Effective date of most recent version: March 29, 2019
Computer Misuse Act 1990
The Computer Misuse Act 1990 defines the illegal access and modification of computer systems and sets penalties for such actions.
Highlights
The Computer Misuse Act 1990 created three offences:
- unauthorized access to computer material,
- unauthorized access with intent to commit or facilitate commission of further offences, and
- unauthorized modification of computer material.
Sanctions:
The offence of unauthorized access to computer material is punishable on summary conviction by imprisonment for a term not exceeding the general limit in a magistrates’ court (up to 12 months in Scotland) or a fine not exceeding the statutory maximum, or both.
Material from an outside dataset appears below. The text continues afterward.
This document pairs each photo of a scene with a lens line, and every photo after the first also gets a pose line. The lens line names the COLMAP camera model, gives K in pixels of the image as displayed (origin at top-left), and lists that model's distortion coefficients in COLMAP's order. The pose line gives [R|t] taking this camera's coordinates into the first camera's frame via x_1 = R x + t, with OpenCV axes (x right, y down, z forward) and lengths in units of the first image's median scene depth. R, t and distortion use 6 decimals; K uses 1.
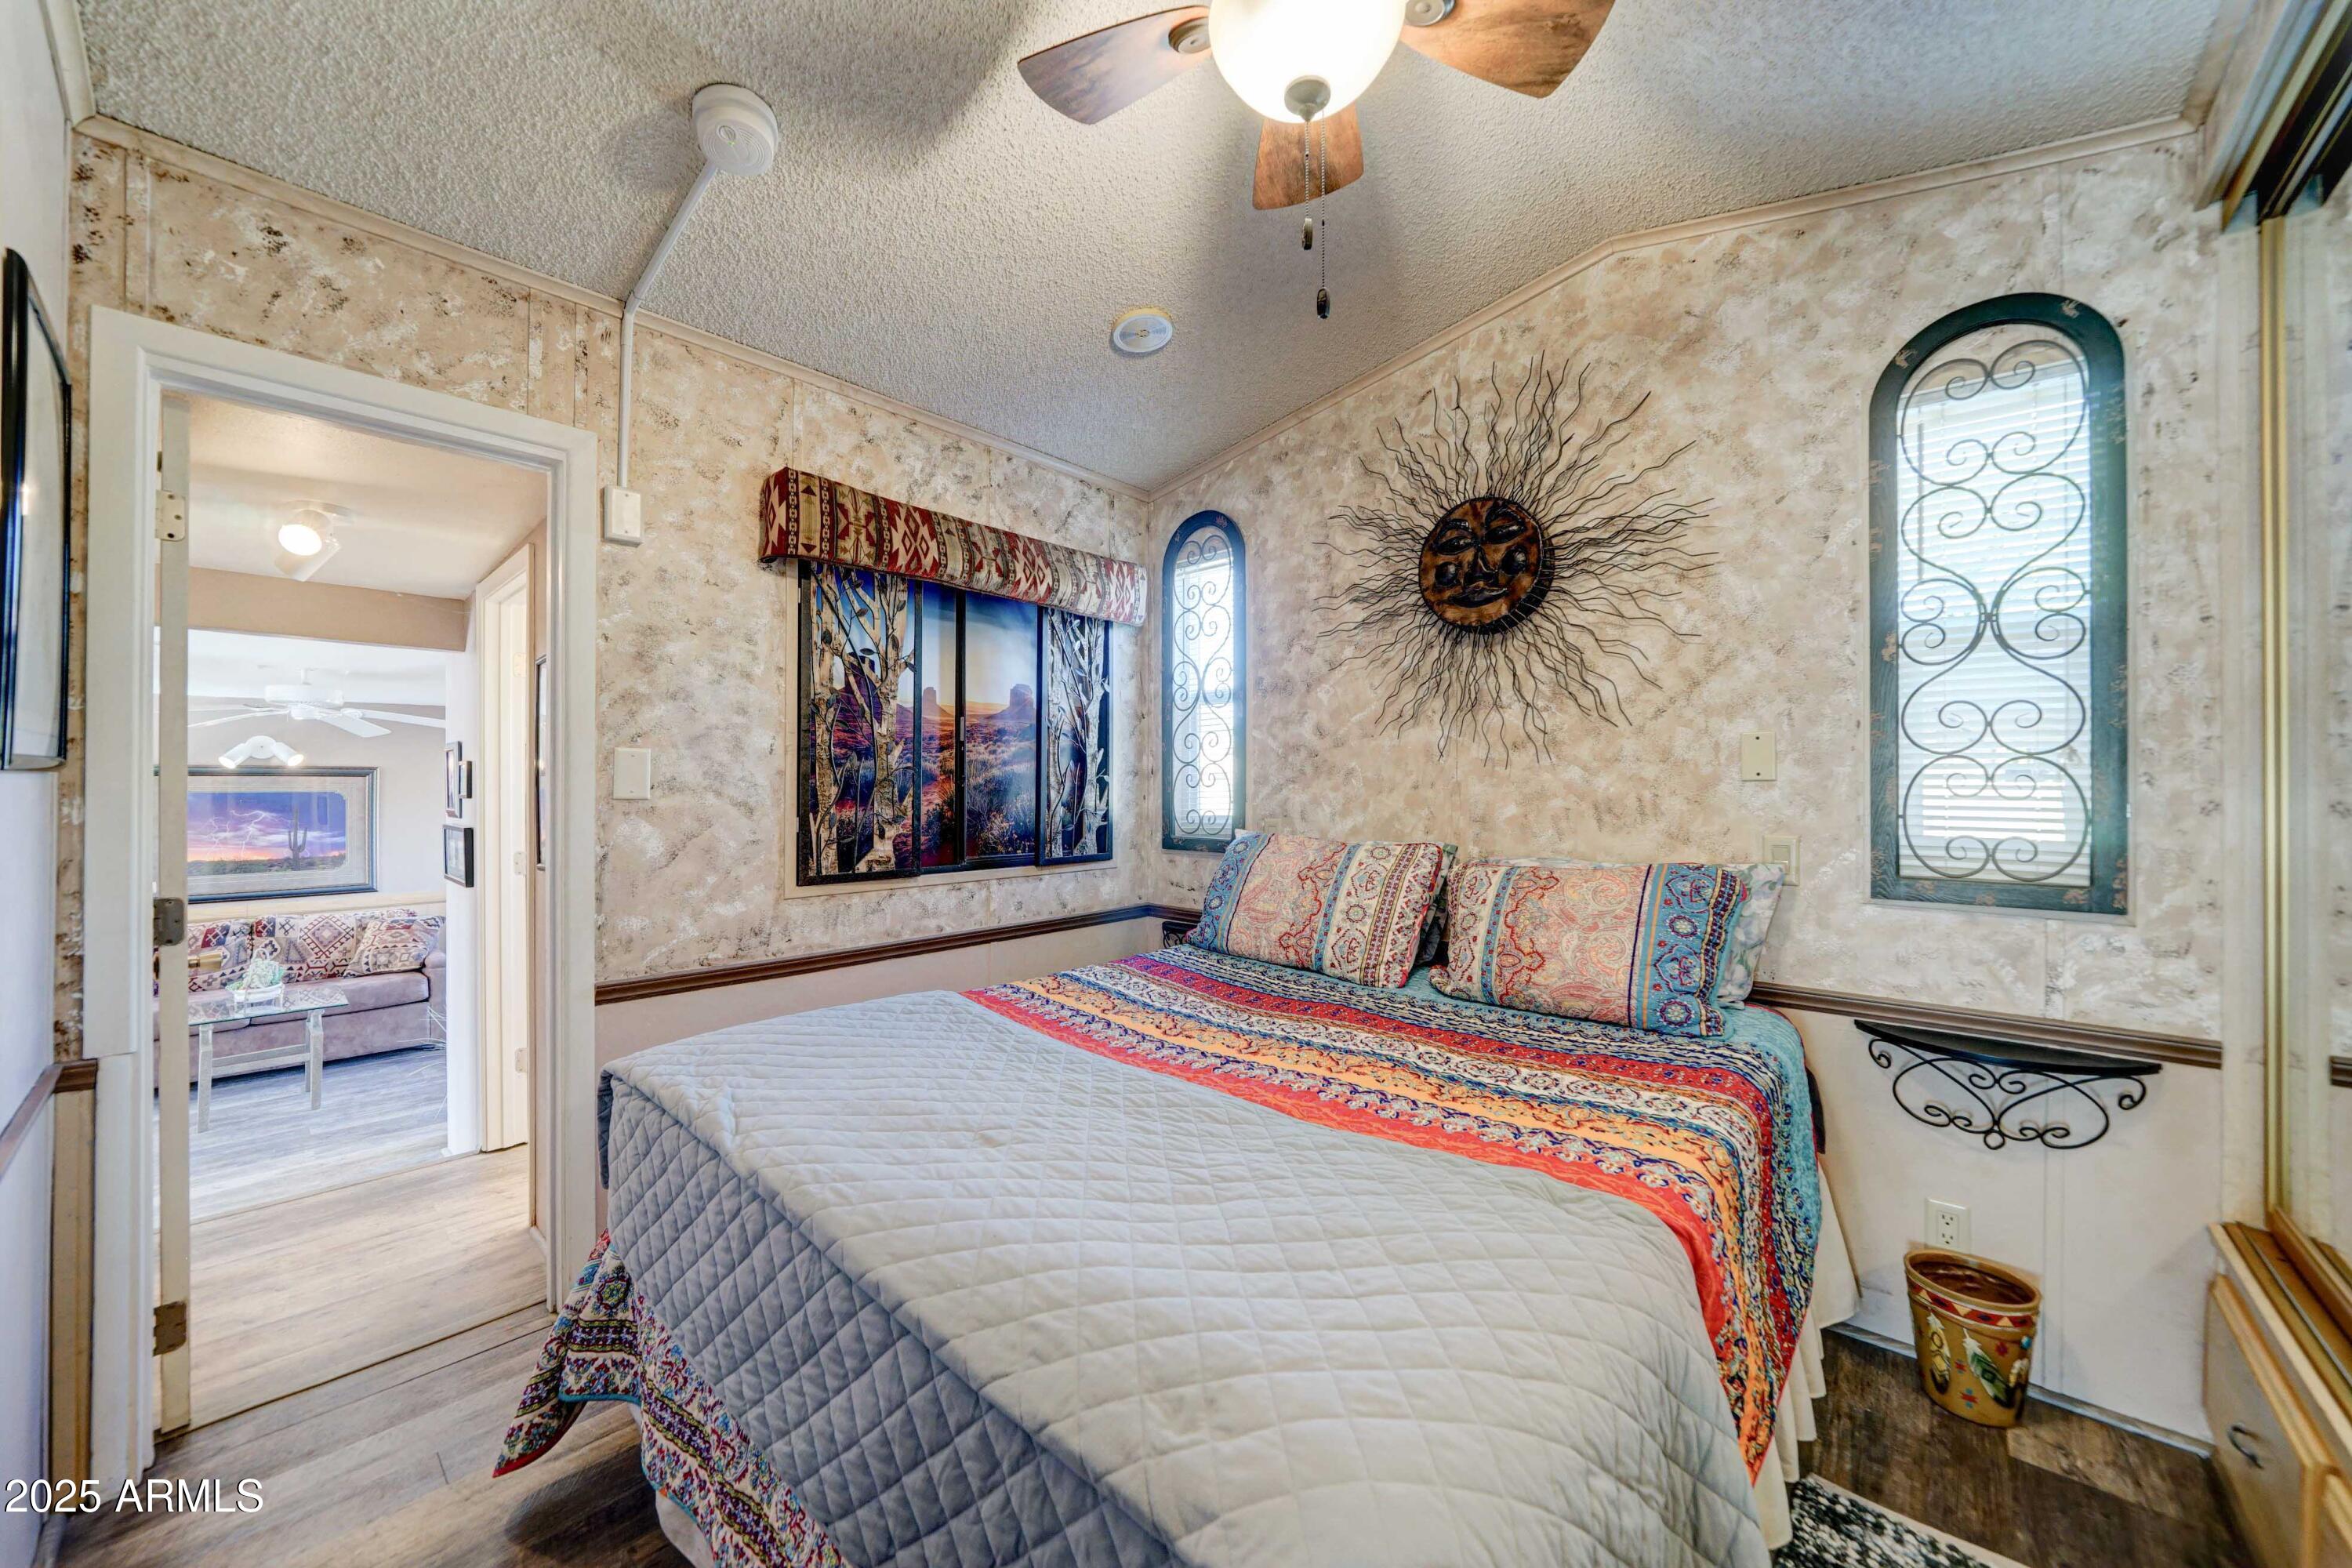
lens RADIAL K [[858.0, 0, 1157.3], [0, 858.0, 780.1], [0, 0, 1]] dist [-0.017109, -0.000013]
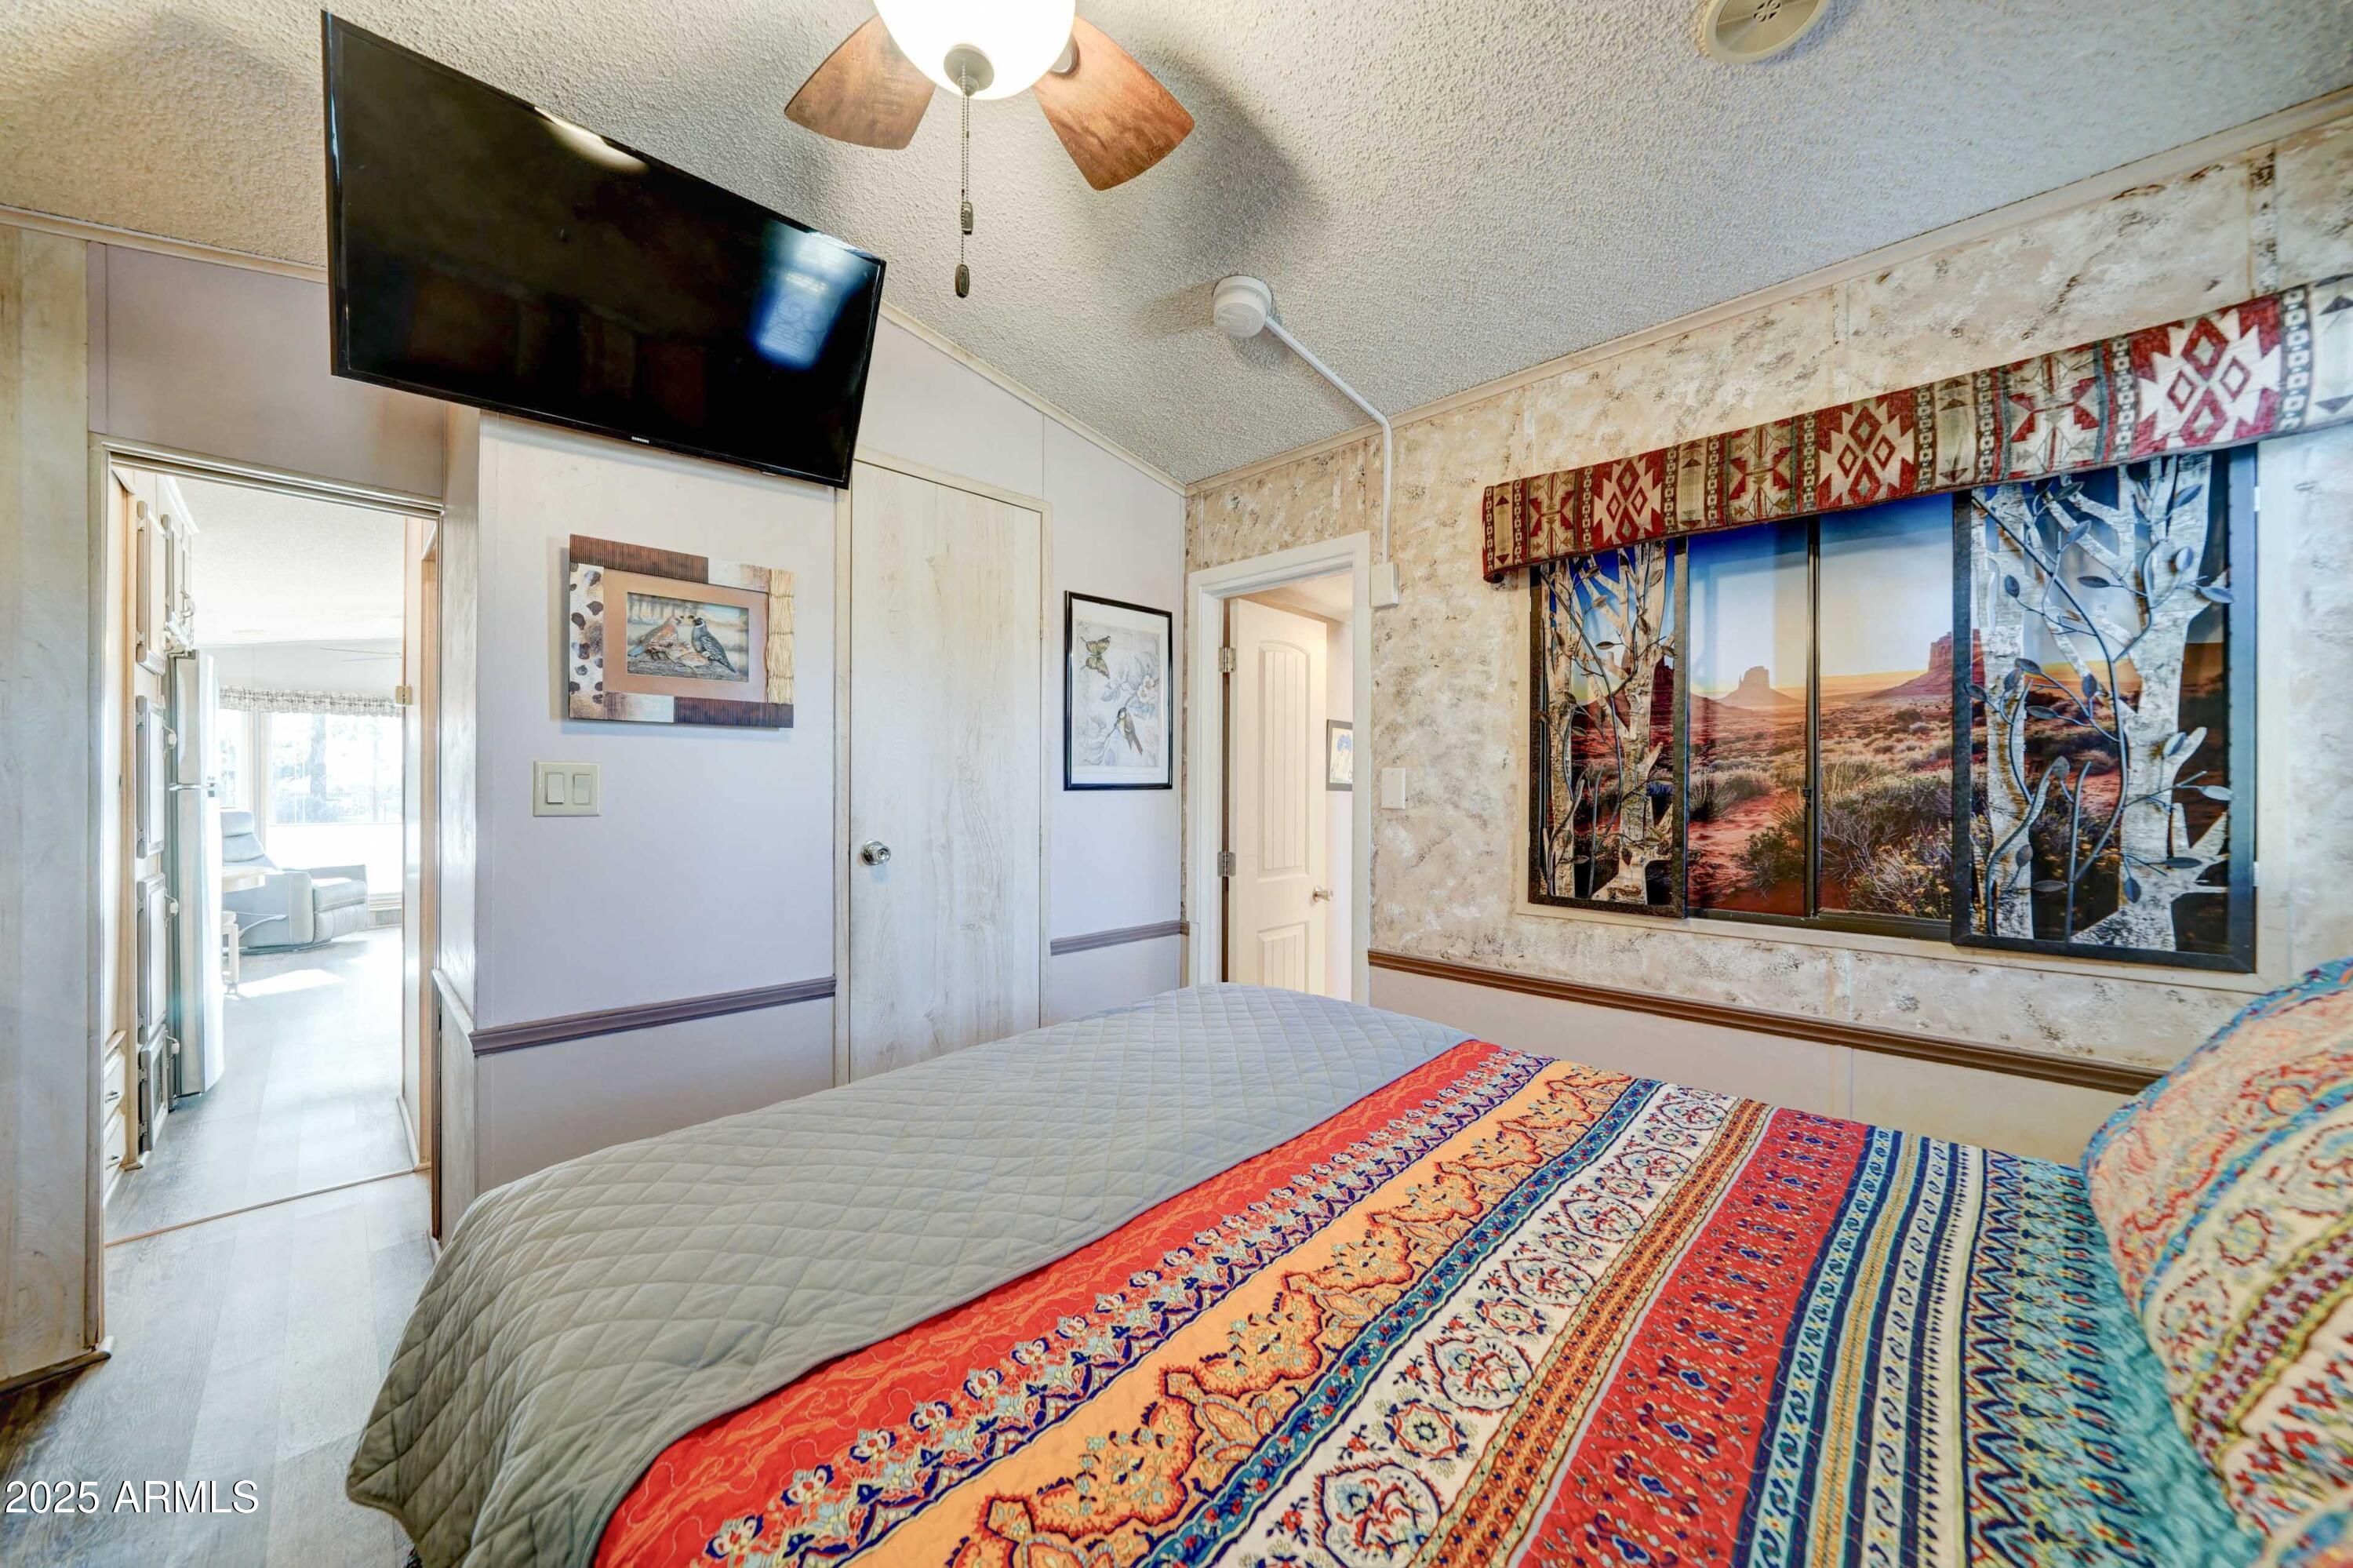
lens RADIAL K [[824.9, 0, 1176.5], [0, 824.9, 784.0], [0, 0, 1]] dist [-0.015247, -0.000026]
pose [[-0.020748, -0.007290, -0.999758, 0.488661], [0.001673, 0.999972, -0.007327, -0.004877], [0.999783, -0.001824, -0.020735, 0.574201]]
Upon conviction on indictment, the offence is punishable by imprisonment for a term not exceeding two years, and/or a fine.
The offence of unauthorized access with intent to commit or facilitate commission of further offences is punishable in the same way on summary conviction, but by imprisonment for a term not exceeding five years and/or a fine if an individual is convicted on indictment.
The offence of unauthorised modification of computer material is punishable in the same way on summary conviction, but by imprisonment for a term not exceeding ten years and/or a fine if an individual is convicted on indictment.